Paris - Shanghai : les échanges commerciaux (SHANGHAI, 1849-1946)
Le développement de Shanghai reflète le dynamisme commercial de la ville. Les progrès de la technique, les soubresauts de l'histoire et l'esprit d'entreprise des Chinois font le reste : en forçant le protectionnisme de la Chine, ils l'entraînent vers la modernité et une intégration à l'économie mondiale. Les progrès, source de la croissance de Shanghai, sont essentiellement liés à la rapidité des transports avec l'ouverture du canal de Suez en 1869 - l'Europe est alors à environ six semaines de la Chine - et au développement du télégraphe - la première ligne a été installée par les anglais en 1865 - outil au service de la diffusion rapide des informations. Les capitaux peuvent circuler plus aisément : quelques heures suffisent, quand il fallait des jours ou des semaines, pour que les commerçants passent leurs commandes de marchandises, connaissent le cours des matières premières, ou apprennent l'arrivée de produits manufacturés.

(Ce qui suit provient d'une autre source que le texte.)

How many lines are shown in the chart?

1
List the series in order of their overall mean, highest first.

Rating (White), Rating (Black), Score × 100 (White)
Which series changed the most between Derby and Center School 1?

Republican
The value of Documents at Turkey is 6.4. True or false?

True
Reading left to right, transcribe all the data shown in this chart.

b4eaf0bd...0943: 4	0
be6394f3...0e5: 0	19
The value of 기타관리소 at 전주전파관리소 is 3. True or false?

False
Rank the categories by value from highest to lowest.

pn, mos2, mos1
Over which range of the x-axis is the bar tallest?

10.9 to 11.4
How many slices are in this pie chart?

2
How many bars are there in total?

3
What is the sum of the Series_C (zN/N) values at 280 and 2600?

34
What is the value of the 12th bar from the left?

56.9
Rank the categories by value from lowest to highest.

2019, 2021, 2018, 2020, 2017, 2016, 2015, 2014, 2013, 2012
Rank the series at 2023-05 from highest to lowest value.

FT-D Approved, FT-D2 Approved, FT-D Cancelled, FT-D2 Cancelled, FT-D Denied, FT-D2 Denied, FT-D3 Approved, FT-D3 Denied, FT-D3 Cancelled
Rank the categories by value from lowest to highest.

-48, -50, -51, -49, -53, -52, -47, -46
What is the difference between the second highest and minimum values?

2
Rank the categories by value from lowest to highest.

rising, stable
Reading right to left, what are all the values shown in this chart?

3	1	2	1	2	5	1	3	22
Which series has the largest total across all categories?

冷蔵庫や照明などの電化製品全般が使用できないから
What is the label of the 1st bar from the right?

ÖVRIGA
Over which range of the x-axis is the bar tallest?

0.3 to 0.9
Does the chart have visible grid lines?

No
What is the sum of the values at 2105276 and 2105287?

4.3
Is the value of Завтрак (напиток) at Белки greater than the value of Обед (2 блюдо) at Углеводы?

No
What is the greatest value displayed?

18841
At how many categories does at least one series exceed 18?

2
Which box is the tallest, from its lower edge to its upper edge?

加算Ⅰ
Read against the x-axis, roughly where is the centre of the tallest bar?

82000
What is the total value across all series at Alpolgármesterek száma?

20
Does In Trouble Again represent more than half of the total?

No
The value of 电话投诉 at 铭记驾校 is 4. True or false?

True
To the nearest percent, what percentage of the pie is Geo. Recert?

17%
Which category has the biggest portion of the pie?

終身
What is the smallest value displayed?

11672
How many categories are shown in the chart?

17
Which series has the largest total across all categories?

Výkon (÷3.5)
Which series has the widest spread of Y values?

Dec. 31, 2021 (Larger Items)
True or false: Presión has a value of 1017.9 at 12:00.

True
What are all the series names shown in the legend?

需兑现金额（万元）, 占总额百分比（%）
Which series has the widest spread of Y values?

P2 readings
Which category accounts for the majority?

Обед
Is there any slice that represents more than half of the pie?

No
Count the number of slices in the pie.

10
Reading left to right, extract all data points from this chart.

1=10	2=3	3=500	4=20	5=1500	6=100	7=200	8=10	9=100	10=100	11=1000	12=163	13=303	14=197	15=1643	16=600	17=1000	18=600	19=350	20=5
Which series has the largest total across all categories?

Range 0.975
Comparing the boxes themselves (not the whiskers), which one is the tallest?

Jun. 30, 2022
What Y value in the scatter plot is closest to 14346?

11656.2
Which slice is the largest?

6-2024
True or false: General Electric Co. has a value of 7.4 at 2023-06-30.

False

Les premiers arrivés dans la concession sont les négociants - dès 1849 - puis les armateurs - première ligne des Messageries en 1864 - suivis par les banquiers à partir de 1860. Le commerce se développe dans plusieurs directions : exportations de matières premières avec le thé, la soie, les tissus ; importations de produits ou denrées manufacturées avec les parfums ou le cognac ; circuits financiers avec les grandes banques ; services avec les Messageries maritimes , industries avec les usines (textiles, électricité… ).
Les soyeux
Dès les années 1830, le marché français de la sériciculture périclite, les soyeux lyonnais, ont besoin de prospecter de nouveaux marchés pour répondre à la demande de la noblesse et de la bourgeoisie. Juste après la succursale du Comptoir d'Escompte, le négoce de la soie représente 55% du chiffre d'affaires des sociétés installées en Chine. Les difficultés sont cependant nombreuses, en raison de l'irrégularité des récoltes, du manque de main d'œuvre performante, et de l'interdiction faite aux négociants par les autorités chinoises de recourir aux interprètes pour négocier avec les courtiers chinois. Les missionnaires installés dans les régions séricicoles sont alors les seuls à pouvoir débloquer la situation et bénéficient, en échange des services rendus, de cartes de sûreté délivrées par le consul et rédigées en chinois leur permettant de circuler sans entraves. Cependant, les troubles nés de la révolte des Taiping, la concurrence anglo-saxonne et allemande, les relations de plus en plus tendues entre le pouvoir consulaire et les négociants, la crainte d'une pénurie de matière première, ont conduit le gouvernement de Napoléon III à la fin du XIX e à se tourner vers le Tonkin, de préférence à la Chine.
Les banquiers
La première implantation bancaire date de 1860, avec le Comptoir d'escompte qui développe une stratégie asiatique, auquel succède la Banque russo-chinoise. La Banque de l'Indochine créée en 1875 ouvre une succursale à Shanghai en 1898, et devient rapidement la grande banque française en Chine, rejointe par le Crédit lyonnais et la Société générale. Si les commerçants français travaillent parfois avec les banques anglaises, négociants et banquiers sont toutefois des alliés objectifs. Les banques ont comme clients les petites banques chinoises par qui transite le commerce de l'intérieur : cocons de soie, thé, tissus, porcelaines… Le dialogue passe nécessairement par les intermédiaires chinois, les compradores. La Banque de l'Indochine tire sa force, dont l'immeuble sur le Bund est l'expression, de son savoir-faire lié à l'expérience (ses responsables, motivés et offensifs, restent longtemps en poste en Asie). Les français expatriés à Shanghai connaissent une période de grande prospérité et surmontent relativement bien les troubles et diverses guerres civiles, du moins jusque dans les années 1930. La montée du nationalisme et du communisme, les nombreuses grèves et émeutes, la répression qui s'ensuit, et enfin l'occupation par l'armée japonaise sonnent le glas de cette période d'expansion.